- ARBEITSAUFTRAG A
Geben Sie an, in wie vielen Zeilen des Listings die Zeichenfolge „serif“ vorkommt. Nennen Sie ausschließlich die Zahl.

- ÜBUNGSTEXT
#####

Auf den Feldern in Bayern rollen die Mähdrescher, die Erntesaison beginnt. Erneut machen den Bauern die Folgen des Klimawandels zu schaffen.

Von Sabine Dobel, dpa

Vaterstetten (dpa/lby) - Zerrupft und vertrocknet sehen die Ähren des Winterweizens aus. Und die Karotten, die Bauer Markus Großmann zeigt, sind klein. Im Frühjahr Nässe und damit zu späte Aussaat, dann Trockenheit: Bayerns Bauern kämpfen mit den spürbaren Folgen des Klimawandels und erwarten für diese Saison eine unterdurchschnittliche Ernte.

Das sei keine „tolle Botschaft“, sagte Landwirtschaftsministerin Michaela Kaniber (CSU) am Mittwoch bei der Erntefahrt in Vaterstetten im Landkreis Ebersberg. Deutschlandweit wird die Getreideernte nach Schätzungen um fünf Prozent unter dem Zehnjahresschnitt und drei Prozent unter dem Vorjahr liegen.

„Seit Wochen fehlen Niederschläge, es ist viel zu trocken“, sagte Günther Felßner, Präsident des Bayerischen Bauernverbandes (BBV). Das sei vor allem für Kulturen wie Sommergerste, Mais oder Kartoffeln dramatisch. Beim Weizen hoffen die Bauern noch auf Regen zur besseren Reifung. „Wir wissen schon sehr lange, dass der Klimawandel keine Theorie ist, sondern wir spüren ihn jeden Tag in der Praxis.“

Nordbayern werde es noch stärker treffen als den Süden, sagte Felßner. Trotz der erwartbar geringeren Ernte fielen die Getreidepreise. Die gestiegenen Lebensmittelpreise wiederum kämen nicht bei den Landwirten an, die bei hoher Inflation erhöhte Kosten für Düngemittel, Treibstoff und Futter finanzieren müssten. Die Bauern sorgten nicht nur für Ernährung; ihre Flächen dienten auch der Energieversorgung, der CO2-Speicherung und der Artenvielfalt.

#####

- DATEN ZUR AUFGABE
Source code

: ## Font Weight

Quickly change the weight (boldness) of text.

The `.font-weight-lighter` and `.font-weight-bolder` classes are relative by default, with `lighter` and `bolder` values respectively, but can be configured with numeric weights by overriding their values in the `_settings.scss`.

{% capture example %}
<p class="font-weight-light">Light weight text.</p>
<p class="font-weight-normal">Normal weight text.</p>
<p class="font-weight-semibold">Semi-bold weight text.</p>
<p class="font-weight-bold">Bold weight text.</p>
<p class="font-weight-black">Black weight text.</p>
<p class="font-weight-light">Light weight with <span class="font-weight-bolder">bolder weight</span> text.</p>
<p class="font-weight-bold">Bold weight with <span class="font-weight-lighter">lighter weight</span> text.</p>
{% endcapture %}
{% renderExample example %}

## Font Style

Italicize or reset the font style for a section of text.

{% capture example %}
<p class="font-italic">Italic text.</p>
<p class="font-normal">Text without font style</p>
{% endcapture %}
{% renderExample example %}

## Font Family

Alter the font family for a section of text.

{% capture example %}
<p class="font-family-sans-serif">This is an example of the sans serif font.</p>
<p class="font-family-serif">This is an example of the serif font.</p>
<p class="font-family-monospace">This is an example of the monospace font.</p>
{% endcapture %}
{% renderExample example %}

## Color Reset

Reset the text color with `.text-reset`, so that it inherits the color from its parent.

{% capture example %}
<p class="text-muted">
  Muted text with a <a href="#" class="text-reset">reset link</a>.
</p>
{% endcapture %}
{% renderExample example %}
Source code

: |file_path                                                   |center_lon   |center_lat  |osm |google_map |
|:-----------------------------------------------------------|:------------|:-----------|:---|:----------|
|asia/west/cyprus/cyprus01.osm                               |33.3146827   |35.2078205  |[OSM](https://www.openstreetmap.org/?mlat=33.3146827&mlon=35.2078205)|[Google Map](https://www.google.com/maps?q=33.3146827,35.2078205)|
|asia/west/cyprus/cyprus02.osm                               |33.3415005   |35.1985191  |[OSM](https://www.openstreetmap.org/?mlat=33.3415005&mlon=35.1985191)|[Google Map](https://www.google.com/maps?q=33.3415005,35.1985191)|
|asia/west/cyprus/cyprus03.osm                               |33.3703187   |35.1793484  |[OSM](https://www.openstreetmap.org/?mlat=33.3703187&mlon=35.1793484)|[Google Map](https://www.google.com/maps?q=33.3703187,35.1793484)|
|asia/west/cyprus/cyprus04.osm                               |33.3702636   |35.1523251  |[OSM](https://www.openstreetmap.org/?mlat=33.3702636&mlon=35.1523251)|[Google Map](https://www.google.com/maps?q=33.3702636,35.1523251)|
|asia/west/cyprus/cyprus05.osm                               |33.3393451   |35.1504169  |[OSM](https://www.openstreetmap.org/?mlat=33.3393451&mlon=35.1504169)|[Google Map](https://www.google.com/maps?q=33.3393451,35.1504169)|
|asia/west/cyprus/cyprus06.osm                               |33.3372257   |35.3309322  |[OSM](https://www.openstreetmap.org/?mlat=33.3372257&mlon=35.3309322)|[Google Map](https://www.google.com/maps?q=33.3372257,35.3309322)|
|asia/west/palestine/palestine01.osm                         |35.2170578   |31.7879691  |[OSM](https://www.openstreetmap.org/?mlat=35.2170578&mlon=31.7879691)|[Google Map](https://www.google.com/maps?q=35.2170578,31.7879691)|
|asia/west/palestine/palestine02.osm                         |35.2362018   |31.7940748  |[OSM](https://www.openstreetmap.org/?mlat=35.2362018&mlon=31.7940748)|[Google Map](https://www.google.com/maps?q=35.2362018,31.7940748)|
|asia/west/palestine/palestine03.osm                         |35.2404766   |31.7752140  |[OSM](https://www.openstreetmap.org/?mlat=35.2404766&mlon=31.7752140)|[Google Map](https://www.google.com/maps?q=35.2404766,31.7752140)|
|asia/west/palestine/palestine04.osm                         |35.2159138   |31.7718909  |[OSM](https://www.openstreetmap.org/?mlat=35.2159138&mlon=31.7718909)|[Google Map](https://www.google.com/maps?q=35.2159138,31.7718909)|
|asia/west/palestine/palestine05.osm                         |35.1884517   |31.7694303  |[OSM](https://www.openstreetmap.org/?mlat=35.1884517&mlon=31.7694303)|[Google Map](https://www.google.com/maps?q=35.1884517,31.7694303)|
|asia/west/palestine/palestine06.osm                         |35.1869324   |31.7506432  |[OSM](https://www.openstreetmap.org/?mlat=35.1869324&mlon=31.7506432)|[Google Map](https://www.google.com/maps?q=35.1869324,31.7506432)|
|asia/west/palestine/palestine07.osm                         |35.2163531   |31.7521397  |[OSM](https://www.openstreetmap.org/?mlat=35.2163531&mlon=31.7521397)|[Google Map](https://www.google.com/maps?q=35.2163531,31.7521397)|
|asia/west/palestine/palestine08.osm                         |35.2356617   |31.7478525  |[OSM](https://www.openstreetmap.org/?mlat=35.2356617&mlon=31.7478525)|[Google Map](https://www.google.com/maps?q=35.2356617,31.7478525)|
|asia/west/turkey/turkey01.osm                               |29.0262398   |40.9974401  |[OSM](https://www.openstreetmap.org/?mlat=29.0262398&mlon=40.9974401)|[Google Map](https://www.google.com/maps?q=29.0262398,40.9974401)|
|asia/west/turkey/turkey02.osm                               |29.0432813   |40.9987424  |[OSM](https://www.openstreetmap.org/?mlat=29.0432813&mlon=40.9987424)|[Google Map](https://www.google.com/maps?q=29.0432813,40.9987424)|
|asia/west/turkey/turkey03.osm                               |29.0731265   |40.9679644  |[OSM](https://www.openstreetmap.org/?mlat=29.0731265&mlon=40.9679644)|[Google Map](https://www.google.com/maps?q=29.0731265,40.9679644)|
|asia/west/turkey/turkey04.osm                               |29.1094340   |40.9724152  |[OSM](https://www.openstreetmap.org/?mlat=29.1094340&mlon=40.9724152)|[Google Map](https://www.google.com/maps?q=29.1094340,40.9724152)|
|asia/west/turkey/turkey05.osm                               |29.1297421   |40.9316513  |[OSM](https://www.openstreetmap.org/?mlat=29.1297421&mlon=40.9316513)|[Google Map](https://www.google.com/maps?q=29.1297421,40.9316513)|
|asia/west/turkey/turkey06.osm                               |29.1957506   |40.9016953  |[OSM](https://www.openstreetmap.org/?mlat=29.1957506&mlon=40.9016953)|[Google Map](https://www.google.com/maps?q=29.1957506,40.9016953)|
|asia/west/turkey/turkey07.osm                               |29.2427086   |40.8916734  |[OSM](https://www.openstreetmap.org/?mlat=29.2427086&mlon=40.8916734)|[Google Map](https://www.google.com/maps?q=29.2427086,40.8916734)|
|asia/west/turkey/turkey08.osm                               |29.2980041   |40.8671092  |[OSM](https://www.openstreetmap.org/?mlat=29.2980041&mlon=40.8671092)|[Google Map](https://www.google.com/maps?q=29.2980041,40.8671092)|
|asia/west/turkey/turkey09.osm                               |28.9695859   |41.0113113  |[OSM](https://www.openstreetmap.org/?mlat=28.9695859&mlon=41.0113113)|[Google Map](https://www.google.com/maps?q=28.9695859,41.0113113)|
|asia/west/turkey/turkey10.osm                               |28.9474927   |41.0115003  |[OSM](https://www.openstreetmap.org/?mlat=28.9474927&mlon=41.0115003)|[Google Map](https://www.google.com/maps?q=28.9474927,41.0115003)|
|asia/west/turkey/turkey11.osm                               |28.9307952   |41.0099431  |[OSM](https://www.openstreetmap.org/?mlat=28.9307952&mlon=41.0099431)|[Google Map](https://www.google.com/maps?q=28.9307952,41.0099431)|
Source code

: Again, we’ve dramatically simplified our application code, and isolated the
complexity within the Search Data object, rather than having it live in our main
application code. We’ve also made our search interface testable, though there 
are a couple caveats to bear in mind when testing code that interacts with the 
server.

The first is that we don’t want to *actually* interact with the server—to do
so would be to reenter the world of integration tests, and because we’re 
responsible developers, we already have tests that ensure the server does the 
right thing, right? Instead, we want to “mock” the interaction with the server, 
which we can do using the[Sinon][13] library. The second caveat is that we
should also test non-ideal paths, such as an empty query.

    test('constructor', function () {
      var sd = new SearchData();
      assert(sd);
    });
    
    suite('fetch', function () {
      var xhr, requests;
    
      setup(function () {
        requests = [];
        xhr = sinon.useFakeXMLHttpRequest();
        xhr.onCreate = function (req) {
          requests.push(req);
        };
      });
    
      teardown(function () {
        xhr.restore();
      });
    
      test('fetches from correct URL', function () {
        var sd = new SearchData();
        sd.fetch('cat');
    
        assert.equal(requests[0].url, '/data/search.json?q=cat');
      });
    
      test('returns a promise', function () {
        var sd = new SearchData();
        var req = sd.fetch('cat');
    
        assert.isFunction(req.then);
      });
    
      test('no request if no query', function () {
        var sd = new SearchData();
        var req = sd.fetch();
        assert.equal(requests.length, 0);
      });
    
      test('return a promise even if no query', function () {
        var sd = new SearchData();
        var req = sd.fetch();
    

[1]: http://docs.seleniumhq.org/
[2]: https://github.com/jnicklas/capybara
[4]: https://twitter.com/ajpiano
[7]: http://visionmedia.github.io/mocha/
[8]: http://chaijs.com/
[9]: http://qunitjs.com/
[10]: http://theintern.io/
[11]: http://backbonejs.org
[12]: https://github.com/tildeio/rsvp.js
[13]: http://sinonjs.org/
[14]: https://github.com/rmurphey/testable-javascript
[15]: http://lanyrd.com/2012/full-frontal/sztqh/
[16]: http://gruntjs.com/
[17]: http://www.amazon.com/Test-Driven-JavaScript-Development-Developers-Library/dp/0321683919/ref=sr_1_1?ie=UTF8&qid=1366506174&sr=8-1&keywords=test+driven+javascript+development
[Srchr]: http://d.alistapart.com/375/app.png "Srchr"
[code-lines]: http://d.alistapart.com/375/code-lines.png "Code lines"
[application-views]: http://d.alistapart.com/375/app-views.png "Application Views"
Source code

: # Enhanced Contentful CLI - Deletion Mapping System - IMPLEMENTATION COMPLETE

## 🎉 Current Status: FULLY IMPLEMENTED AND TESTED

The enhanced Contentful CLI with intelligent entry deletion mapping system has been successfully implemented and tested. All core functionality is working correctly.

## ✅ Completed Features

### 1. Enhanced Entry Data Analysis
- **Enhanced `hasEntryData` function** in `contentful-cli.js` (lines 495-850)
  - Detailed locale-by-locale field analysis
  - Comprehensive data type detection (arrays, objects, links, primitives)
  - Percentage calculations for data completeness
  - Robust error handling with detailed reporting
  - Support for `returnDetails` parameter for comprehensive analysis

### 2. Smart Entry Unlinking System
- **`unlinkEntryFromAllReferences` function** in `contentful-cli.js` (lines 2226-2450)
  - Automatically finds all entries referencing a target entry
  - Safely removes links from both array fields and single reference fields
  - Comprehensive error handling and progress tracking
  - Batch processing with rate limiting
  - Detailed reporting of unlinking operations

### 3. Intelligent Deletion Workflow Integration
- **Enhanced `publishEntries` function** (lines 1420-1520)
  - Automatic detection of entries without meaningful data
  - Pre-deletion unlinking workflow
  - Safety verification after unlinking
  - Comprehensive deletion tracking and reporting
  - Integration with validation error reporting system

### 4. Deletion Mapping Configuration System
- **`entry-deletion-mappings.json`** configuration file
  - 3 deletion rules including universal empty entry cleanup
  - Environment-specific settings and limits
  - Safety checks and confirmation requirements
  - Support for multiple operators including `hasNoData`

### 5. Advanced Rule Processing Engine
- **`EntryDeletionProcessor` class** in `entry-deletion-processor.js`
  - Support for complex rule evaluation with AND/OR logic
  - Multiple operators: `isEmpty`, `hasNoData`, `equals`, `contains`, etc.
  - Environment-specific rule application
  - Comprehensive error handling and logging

#####

- ARBEITSAUFTRAG B
Schreiben Sie den Artikel über die Ernte in Bayern im Anschluss an seinen letzten Satz fort.

- SCHRIFTLICHE ANTWORT A
2

- SCHRIFTLICHE ANTWORT B
Scharfe Kritik gab es an der Agrarpolitik aus Brüssel und Berlin. EU-Vorgaben zur Stilllegung von Flächen seien kontraproduktiv. „Wo ist denn der Vorteil, wenn man Fläche stillegt?“, sagte Kaniber. „Die Weltbevölkerung wächst jeden Tag.“ China und Russland kauften weltweit Flächen auf. „Andere große Länder produzieren und produzieren - und sichern sich damit natürlich auch ein strategisches Ziel. Was uns bei der Energie passiert ist, dass wir abhängig geworden sind, darf uns bei den Lebensmitteln auf keinen Fall passieren. Ernährungssouveränität Europas hat oberstes Gebot.“

Auch Felßner sagte: „Wir brauchen Lösungen, wie wir Flächen mehrfach nutzen. Dass wir hier in Bayern weniger produzieren, ist der falsche Weg.“ Das bedeute nur mehr Importe - aus Ländern, in denen niedrigere Standards gelten. „Das hilft den Tieren nicht, der Umwelt nicht, dem Klimaschutz nicht.“ Das sei eine „unehrliche Politik“.

Bayerns Bauern arbeiteten nach höchsten Umweltstandards, unterstrich Kaniber. Tierwohlprogramme müssten auch finanziell ausreichend ausgestaltet sein, sagte sie Richtung Berlin. Das Programm, das derzeit auf dem Tisch liege, sei ein „Armutszeugnis“. Es handele sich nicht um ein Umbauprogramm bei der Nutztierhaltung, sondern um ein Abbauprogramm. Bayern unterstütze die Bauern hier über den Umbau von Ställen hinaus bei den Folgekosten.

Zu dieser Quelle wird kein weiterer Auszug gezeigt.